ImportantQuick recall
  • Three layers: Measurement (number) → Assessment (description) → Evaluation (decision).
  • Three Bloom domains: Cognitive (Bloom 1956 / Anderson-Krathwohl 2001), Affective (Krathwohl 1964 — Receiving → Characterising), Psychomotor (Simpson 1972 — Perception → Origination).
  • Tyler 4 elements (1949): Objectives → Learning experiences → Evaluation → Reform. “Father of curriculum evaluation.”
  • 6 qualities of a tool: Validity · Reliability · Objectivity · Practicability · Discrimination · Comprehensiveness.
  • Reliability methods: test-retest, parallel-form, split-half, KR-20/21, Cronbach’s α.
  • Scriven (1967): Formative (improve) vs Summative (judge).
  • Glaser (1963): NRT vs CRT.
  • 4 types by purpose: Placement → Diagnostic → Formative → Summative.
  • CBCS (UGC 2015): 1 theory credit = 1 hr/wk; 10-point scale (O 10 · A+ 9 · A 8 · B+ 7 · B 6 · C 5 · P 4 · F 0). Course types: CC · DSE · GE · SEC · AECC.
  • SGPA = Σ(Cᵢ × Gᵢ) / Σ Cᵢ.
  • NEP-2020 reforms: ABC (2021), NCrF (2022), PARAKH (2023, NCERT), FYUP with research, MEME (Cert/Dip/Bach/Bach-Honours).
  • NTA (2017): conducts UGC-NET, JEE Main, NEET, CUET as CBTs.
  • CBT types: Linear · LOFT · CAT (using IRT).
  • IRT models: 1-PL Rasch (difficulty) → 2-PL (+ discrimination) → 3-PL (+ guessing) → 4-PL (+ carelessness).
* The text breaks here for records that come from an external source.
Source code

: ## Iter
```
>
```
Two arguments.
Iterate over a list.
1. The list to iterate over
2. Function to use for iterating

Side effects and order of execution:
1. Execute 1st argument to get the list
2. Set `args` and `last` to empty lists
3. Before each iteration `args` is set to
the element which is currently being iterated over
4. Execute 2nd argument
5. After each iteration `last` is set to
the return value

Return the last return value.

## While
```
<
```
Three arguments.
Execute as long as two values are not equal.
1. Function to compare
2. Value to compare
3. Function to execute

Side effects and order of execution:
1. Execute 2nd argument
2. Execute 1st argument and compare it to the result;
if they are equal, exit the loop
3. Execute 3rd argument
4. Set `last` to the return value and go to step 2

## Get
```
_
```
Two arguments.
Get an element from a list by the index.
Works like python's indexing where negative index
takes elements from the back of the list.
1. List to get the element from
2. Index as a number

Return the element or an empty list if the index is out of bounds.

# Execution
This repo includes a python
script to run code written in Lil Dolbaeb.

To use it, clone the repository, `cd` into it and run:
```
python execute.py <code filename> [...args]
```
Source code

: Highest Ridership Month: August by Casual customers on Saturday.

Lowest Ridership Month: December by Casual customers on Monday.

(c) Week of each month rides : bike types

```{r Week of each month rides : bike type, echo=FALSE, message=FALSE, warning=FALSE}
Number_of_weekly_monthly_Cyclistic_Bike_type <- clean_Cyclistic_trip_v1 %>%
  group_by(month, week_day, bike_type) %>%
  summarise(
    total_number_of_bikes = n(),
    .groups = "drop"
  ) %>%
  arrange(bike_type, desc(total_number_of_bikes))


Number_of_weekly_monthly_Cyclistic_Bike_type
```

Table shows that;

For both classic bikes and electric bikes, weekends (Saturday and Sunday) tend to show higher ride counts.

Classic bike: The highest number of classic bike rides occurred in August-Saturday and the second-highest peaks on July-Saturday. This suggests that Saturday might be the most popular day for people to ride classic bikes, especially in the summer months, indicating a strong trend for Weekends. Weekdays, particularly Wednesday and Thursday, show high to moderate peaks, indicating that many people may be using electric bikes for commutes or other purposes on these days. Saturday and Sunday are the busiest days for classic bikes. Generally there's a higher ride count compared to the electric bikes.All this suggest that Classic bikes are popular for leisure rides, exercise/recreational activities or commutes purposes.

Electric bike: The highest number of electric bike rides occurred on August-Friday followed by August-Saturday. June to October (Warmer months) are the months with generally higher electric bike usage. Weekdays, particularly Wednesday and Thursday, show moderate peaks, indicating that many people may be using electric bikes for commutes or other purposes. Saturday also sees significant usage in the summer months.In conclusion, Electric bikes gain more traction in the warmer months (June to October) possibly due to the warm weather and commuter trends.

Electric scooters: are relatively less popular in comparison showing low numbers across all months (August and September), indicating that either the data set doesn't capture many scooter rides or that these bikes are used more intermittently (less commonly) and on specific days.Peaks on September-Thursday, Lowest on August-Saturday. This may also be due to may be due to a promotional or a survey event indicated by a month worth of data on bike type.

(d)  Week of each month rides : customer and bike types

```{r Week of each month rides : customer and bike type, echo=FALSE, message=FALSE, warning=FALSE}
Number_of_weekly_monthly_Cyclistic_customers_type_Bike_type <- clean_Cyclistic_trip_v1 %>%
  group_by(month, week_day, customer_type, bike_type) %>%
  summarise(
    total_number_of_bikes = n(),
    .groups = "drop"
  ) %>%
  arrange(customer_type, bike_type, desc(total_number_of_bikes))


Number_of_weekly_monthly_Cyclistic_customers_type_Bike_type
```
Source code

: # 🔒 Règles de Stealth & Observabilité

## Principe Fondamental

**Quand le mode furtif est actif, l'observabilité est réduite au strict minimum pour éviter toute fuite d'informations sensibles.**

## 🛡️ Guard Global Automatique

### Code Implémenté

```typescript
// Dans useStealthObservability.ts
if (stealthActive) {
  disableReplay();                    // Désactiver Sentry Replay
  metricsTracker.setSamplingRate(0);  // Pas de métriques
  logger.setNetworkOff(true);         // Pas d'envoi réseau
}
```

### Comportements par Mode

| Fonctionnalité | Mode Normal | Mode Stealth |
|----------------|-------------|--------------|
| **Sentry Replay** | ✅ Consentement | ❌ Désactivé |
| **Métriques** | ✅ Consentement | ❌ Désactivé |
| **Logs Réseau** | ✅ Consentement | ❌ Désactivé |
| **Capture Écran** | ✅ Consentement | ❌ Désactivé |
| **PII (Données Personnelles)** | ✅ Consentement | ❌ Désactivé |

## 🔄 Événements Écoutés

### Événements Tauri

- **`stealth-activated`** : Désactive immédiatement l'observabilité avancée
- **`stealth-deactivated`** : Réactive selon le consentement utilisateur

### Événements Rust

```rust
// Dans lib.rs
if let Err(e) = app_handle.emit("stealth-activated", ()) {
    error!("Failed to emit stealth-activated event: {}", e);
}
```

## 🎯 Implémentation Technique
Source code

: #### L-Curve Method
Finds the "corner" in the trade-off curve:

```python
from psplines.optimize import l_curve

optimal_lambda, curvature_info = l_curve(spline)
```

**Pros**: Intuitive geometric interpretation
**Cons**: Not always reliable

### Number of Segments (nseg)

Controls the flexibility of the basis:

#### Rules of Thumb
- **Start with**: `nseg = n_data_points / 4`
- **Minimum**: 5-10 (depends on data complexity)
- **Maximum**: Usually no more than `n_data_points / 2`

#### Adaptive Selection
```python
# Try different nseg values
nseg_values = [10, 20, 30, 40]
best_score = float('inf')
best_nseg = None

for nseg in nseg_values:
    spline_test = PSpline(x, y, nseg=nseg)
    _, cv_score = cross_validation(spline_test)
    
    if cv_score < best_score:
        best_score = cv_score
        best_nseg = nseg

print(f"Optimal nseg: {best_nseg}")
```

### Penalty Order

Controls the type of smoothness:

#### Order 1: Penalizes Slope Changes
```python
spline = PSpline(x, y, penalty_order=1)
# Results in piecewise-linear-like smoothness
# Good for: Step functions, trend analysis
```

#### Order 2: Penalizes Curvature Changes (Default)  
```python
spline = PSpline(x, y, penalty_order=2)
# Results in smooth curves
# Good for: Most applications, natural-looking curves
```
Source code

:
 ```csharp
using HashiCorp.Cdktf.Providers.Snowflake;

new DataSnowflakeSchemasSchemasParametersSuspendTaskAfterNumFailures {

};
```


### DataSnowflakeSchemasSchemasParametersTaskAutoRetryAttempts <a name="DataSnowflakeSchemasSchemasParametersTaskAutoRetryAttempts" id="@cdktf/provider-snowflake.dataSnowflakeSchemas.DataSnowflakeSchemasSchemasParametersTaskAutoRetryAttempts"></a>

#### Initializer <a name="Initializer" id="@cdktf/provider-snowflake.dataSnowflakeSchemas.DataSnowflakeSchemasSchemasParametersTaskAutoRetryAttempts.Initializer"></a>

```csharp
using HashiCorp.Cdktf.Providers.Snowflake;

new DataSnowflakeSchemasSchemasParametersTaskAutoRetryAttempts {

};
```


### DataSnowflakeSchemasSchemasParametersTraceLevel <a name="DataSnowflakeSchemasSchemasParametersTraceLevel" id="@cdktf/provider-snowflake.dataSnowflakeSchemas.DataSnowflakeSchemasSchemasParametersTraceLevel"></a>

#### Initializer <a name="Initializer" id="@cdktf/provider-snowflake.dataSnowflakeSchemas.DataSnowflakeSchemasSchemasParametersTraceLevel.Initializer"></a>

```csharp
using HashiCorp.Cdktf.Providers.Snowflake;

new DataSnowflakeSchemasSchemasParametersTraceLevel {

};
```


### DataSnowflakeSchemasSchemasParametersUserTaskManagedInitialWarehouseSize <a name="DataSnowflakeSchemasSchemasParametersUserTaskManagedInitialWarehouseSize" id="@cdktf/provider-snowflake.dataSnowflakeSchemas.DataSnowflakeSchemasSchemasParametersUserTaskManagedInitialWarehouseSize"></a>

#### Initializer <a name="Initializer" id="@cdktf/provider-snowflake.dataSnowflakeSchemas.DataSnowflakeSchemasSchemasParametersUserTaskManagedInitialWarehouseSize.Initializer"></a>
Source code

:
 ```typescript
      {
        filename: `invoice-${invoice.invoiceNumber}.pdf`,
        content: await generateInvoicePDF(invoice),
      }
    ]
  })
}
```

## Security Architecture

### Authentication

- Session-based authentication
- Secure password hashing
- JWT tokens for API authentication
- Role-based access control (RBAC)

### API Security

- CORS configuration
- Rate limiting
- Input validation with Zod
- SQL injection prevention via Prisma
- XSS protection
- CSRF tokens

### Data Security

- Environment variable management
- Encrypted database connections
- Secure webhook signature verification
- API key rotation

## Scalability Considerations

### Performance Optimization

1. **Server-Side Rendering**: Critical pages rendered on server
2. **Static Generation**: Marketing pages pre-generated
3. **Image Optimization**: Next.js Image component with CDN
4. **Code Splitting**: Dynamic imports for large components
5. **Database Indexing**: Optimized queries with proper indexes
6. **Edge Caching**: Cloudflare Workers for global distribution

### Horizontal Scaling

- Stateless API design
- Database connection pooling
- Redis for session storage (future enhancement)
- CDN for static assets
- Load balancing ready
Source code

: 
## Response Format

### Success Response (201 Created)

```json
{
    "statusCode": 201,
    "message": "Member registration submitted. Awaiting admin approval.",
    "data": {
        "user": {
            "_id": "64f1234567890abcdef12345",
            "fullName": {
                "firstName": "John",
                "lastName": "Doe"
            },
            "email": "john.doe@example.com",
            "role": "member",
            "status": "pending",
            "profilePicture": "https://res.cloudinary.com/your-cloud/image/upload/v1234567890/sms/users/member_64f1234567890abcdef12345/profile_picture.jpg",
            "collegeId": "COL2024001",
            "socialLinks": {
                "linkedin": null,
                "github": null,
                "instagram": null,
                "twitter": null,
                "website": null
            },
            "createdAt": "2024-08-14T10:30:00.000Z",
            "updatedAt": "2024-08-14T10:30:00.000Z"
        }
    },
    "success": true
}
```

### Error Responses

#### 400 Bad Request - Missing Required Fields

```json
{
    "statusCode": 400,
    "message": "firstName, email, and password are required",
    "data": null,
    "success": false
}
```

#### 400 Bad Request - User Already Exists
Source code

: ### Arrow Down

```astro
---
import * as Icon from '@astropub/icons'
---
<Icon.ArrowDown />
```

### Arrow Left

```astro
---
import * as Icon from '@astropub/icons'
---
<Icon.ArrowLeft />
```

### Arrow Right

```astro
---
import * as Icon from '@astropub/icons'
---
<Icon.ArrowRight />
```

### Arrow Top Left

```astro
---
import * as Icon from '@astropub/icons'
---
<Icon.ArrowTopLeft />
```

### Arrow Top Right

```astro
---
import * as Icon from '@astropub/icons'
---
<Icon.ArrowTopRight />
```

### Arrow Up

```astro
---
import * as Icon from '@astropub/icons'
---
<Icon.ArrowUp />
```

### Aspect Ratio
  • OBE (Spady 1994): COs/POs, measurable Bloom verbs. Constructive Alignment (Biggs 1996): Outcomes ↔︎ Teaching ↔︎ Assessment.
  • Authentic assessment (Wiggins 1989): real-world tasks.
  • Rubric types: Holistic (one score) vs Analytic (per criterion).
  • Rater bias: Halo, Leniency/Severity, Central tendency, Order, Cultural.
  • Concept mapping (Novak 1972, based on Ausubel) vs Mind mapping (Buzan 1974).